United States Bach, Tunder, Kuhnau, Praetorius, Böddecker: Yulia Van Doren and Catherine Webster (sopranos), Laura Pudwell (alto), Colin Balzer (tenor), Jesse Blumberg (baritone), Pacific MusicWorks, Stephen Stubbs (conductor and lute), St James Cathedral, Seattle, 1.12.2012 (BJ)
Bach: Cantata No. 61, Nun komm der Heiden Heiland
Tunder: Wachet auf
Bach: Sinfonia to Cantata No. 42, Am Abend aber desselbigen Sabbats
Kuhnau: Wie schön leuchtet der Morgenstern
Arr. Praetorius: In dulci jubilo, Es ist ein Ros entsprungen, Psalite Unigenito
Böddecker: Natus est Jesus
Bach: Cantata No. 36, Schwingt freudig euch empor
Tell it not in Gath: Bach, regarded by many good judges as the greatest of all composers, is nevertheless not ordinarily my glass of Sekt. I am well aware that comparisons, as Dogberry remarked, are odorous, and that one master’s gifts ought not to affect my attitude to another’s. But quite aside from the radical difference between their musical methods, Bach is a great composer about God, whereas Handel is a great composer about Man, so there is no mystery about which of the two I, being a humanist, prefer to spend my time with.

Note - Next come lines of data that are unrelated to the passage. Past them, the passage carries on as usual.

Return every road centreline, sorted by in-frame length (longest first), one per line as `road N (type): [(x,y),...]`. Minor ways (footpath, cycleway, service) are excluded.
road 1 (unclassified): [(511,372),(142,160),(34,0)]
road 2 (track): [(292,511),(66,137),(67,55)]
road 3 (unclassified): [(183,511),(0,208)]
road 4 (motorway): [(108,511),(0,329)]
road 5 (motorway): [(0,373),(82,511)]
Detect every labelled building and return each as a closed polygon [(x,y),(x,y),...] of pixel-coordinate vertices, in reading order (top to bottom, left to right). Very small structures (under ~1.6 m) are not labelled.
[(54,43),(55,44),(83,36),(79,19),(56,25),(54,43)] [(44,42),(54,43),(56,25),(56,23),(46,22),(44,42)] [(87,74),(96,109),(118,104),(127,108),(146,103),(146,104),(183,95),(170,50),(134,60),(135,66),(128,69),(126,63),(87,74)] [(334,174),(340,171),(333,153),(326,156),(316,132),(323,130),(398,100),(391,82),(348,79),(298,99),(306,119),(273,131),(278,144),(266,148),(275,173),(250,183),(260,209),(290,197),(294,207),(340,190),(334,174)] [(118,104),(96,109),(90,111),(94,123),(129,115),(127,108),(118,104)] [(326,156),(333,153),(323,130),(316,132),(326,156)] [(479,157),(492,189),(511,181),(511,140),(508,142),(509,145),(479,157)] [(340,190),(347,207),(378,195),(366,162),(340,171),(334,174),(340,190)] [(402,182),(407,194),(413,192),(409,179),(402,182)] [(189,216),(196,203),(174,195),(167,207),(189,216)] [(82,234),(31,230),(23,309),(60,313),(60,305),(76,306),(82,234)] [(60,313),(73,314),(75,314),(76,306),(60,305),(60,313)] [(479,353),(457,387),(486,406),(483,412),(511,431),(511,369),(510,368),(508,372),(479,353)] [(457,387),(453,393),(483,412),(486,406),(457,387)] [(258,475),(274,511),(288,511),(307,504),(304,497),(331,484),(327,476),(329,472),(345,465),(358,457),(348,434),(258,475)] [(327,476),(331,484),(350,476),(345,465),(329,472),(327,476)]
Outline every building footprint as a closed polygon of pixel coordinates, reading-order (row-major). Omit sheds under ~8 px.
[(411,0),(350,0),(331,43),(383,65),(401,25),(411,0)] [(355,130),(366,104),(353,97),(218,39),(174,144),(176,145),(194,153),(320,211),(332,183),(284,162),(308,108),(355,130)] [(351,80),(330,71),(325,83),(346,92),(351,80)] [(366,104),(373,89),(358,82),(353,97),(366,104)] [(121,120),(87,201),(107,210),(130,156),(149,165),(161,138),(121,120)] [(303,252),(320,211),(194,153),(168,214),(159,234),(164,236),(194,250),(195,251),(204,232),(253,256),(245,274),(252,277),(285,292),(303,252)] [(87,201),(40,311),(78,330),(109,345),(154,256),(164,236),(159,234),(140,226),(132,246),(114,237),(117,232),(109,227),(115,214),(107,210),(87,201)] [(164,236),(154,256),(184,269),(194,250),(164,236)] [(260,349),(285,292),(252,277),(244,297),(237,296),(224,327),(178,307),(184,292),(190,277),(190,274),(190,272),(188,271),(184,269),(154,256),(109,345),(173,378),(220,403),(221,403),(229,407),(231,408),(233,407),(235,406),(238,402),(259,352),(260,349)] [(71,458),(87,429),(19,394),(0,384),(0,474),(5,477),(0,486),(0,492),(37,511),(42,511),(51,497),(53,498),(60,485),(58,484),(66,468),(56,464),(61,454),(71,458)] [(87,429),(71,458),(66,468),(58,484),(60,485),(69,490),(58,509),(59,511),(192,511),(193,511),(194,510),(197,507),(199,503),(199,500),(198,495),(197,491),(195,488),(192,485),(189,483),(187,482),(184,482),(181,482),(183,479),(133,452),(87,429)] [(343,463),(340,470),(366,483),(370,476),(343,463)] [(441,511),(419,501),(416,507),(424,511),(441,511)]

I reveal this preference, at the risk of sacrificing any good opinion I may have earned among readers over the years, simply because it emphasizes just how wonderful a concert Stephen Stubbs must have conducted to provide me with an absolutely delightful evening—yet another one, to set beside the many outstanding achievements this brilliantly gifted musician has given Seattle audiences over the past few years.
With due allowance made for their texts, replete as they are with outbursts of mawkish, “Jesus-as-bridegroom” terminology that inevitably strikes an agnostic like me as distinctly repellent, the two Bach cantatas that began and ended the program are indeed great works. They were, moreover, performed in a manner that encompassed every useful thing we know about 18th-century performance practice, while offering the luxury of gorgeous singing, as well as sumptuous playing by a dozen instrumentalists from Stubbs’s Pacific MusicWorks organization. There was also a sinfonia from another Bach cantata, No. 42, whose number in the catalog of the composer’s works was rather charmingly misprinted in the program as “BMW [instead of BWV] 42”—I hope the presenters received a sizeable subvention from the car company by way of sponsorship! This is an irrepressibly bouncy piece, and it was accorded a suitably bouncy performance.
The rest of the concert comprised a variety of attractive pieces by Bach’s older contemporary Johann Kuhnau and his forerunners Philipp Friedrich Böddecker and Franz Tunder, along with three Christmas carols in arrangements by Michael Praetorius. Tenor Colin Balzer and baritone Jesse Blumberg sang through the evening with superbly focused tone and an impeccable sense of style. Yulia Van Doren possesses a voice no less spectacularly beautiful, though in her case the line was less evenly projected: when she has smoothed out its occasional peaks and troughs, she will surely take her place among the leading young exponents of the baroque soprano repertoire. Catherine Webster, another soprano, and alto Laura Pudwell had less challenging parts to sing, but they too performed splendidly, and the five singers’ voices blended perfectly both with each other and with the vividly characterized textures of the instrumentalists.
Among the latter, I am tempted to single out Anna Marsh for special mention, if only because the baroque bassoon is not an instrument that usually makes as telling an impact as her pungent tone and crisp articulation made on this occasion. But violinists Tekla Cunningham and Emma McGrath, violists Laurie Wells and Margriet Tindemans, cellist Elisabeth Reed, and double-bassist Moriah Neils, as well as Debra Nagy and Curtis Foster on oboes and recorders, Maxine Eilander on harp, and Joseph Adam on organ, were no less polished and expressive, and when he was not standing to direct the ensemble, Stubbs himself contributed a delicate but firm lute part.
Ah, well: maybe there’s something to this Bach fellow after all.